As to the motivation of German politicians in integrating the “Old Continent”, we can see in the European negotiations how they fought for the privileges of integration of old East German (GDR) areas. They did not consider the countries of the east, including Poland, at all. So they were devastated economically by the GDR style-socialist.
The camps that Chwin and Wroński are in represent an idealised vision of Germany. Reach for the book by Samuel Salzborn, published by the Pilecki Institute last year “Collective Innocence. Expulsion of the Shoah in German memory”. The title itself speaks volumes.
The author is a German political scientist. Since 2020 he has been employed in the Berlin province as advisor on antisemitic affairs.

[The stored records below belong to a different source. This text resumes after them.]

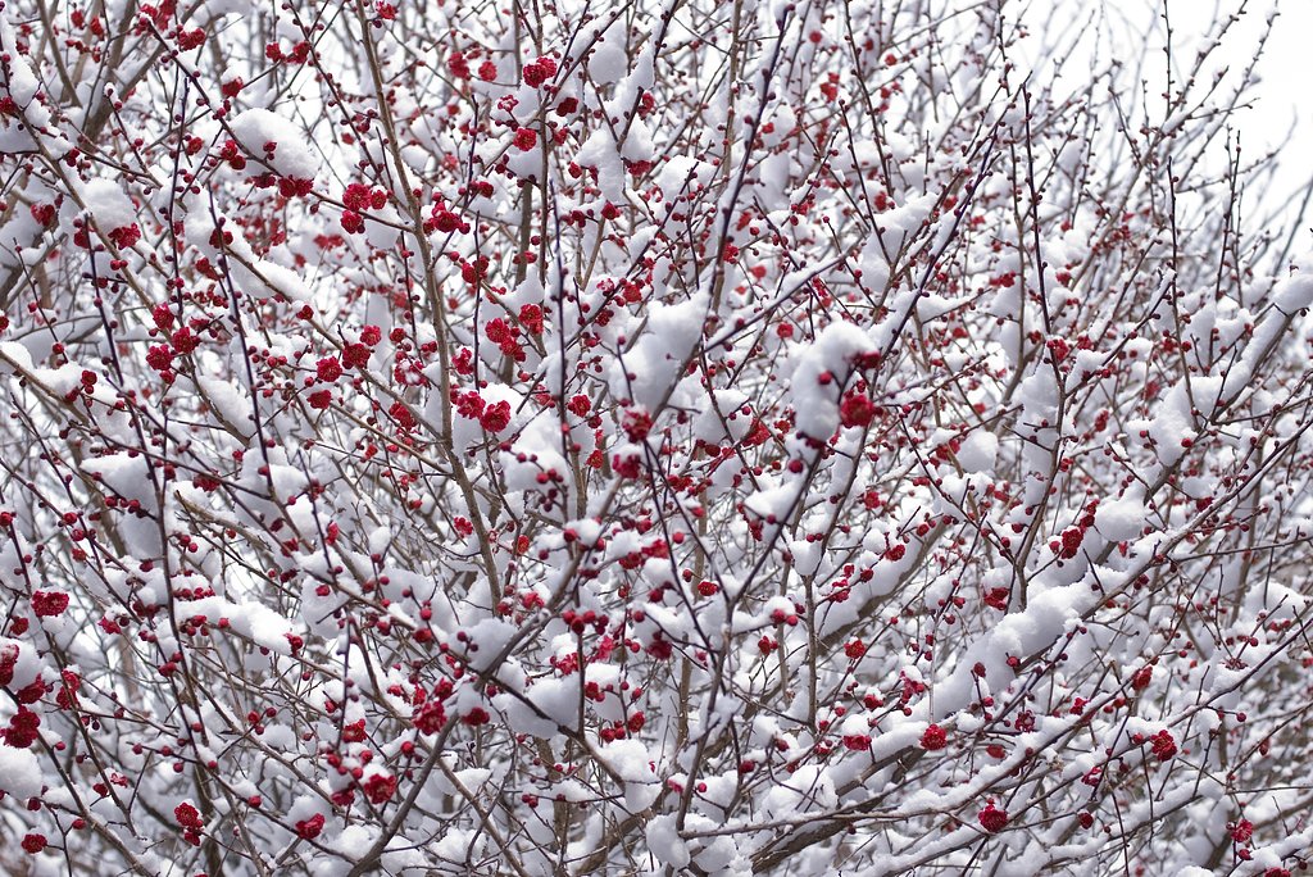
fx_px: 2189
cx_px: 656
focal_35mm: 60
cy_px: 438
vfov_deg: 22.7
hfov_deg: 33.4
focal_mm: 40
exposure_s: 1/400
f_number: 5.6
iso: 200
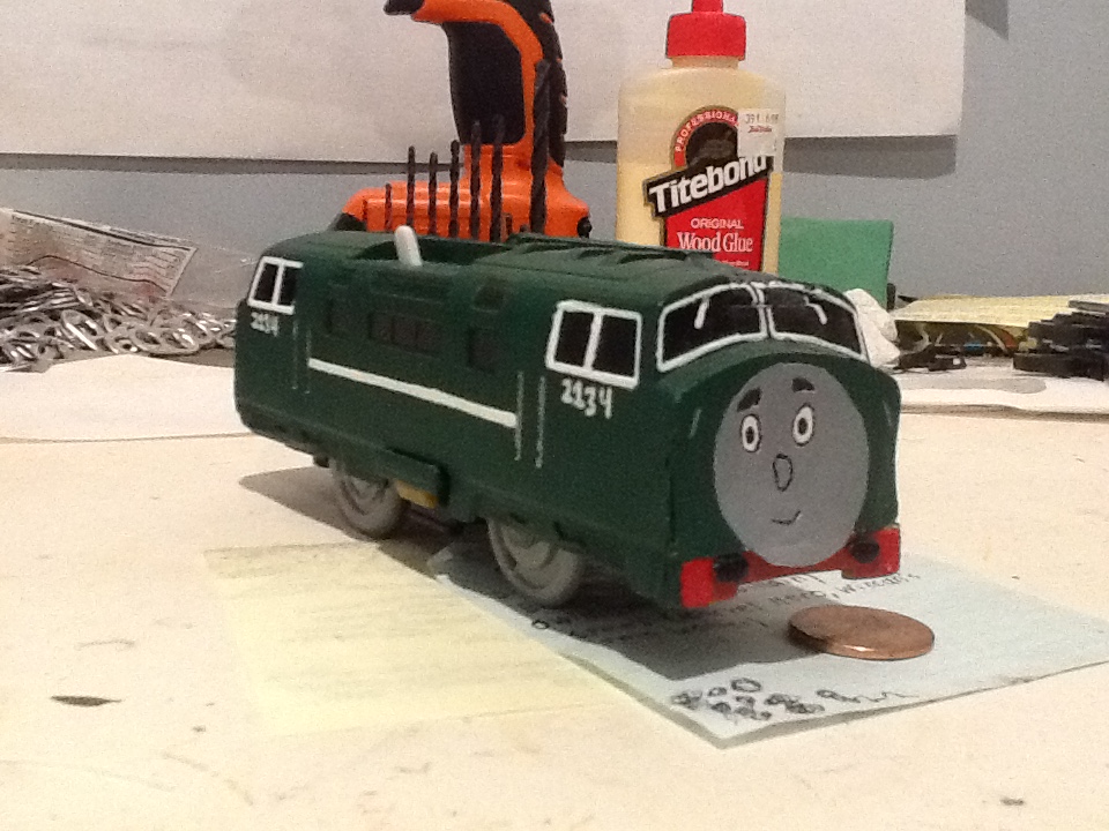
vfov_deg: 32.9
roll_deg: -1.3
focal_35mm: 44
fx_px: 1410
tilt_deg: -14.2
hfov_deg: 42.9
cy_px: 416
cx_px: 554
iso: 320
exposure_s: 1/17
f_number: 2.4
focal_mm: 2.03
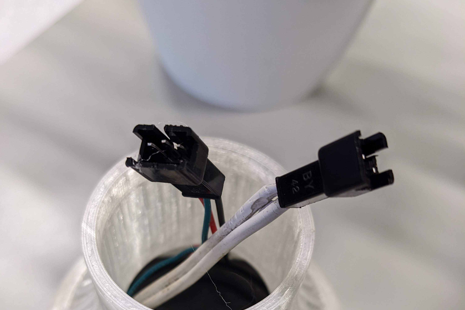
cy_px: 258
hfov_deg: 50.7
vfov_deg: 33.8
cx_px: 230
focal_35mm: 38
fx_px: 491
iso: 83
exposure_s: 1/99.9
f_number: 1.73
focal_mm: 4.38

Salzborn, relying on data from multiple sources postulates, that German exculpation and regret about the crimes of the Third Reich are but a fiction. Only a handful of thinkers tackled the painful experience of the Nazi past. They did not have any punch within German society. But in mass culture, and in popular culture especially, there is a climate of self-victimisation, portraying the German nation as a nation also equally damaged by the second world war. This is the reason why the matter of the German expellees figures in German public debate.
We should agree with about Chwin’s observations, abstracting from what Salzborn states. He is right when he says that “today’s Germans, who are to pay us, are absolutely the opposite of the Germans of the Third Reich”.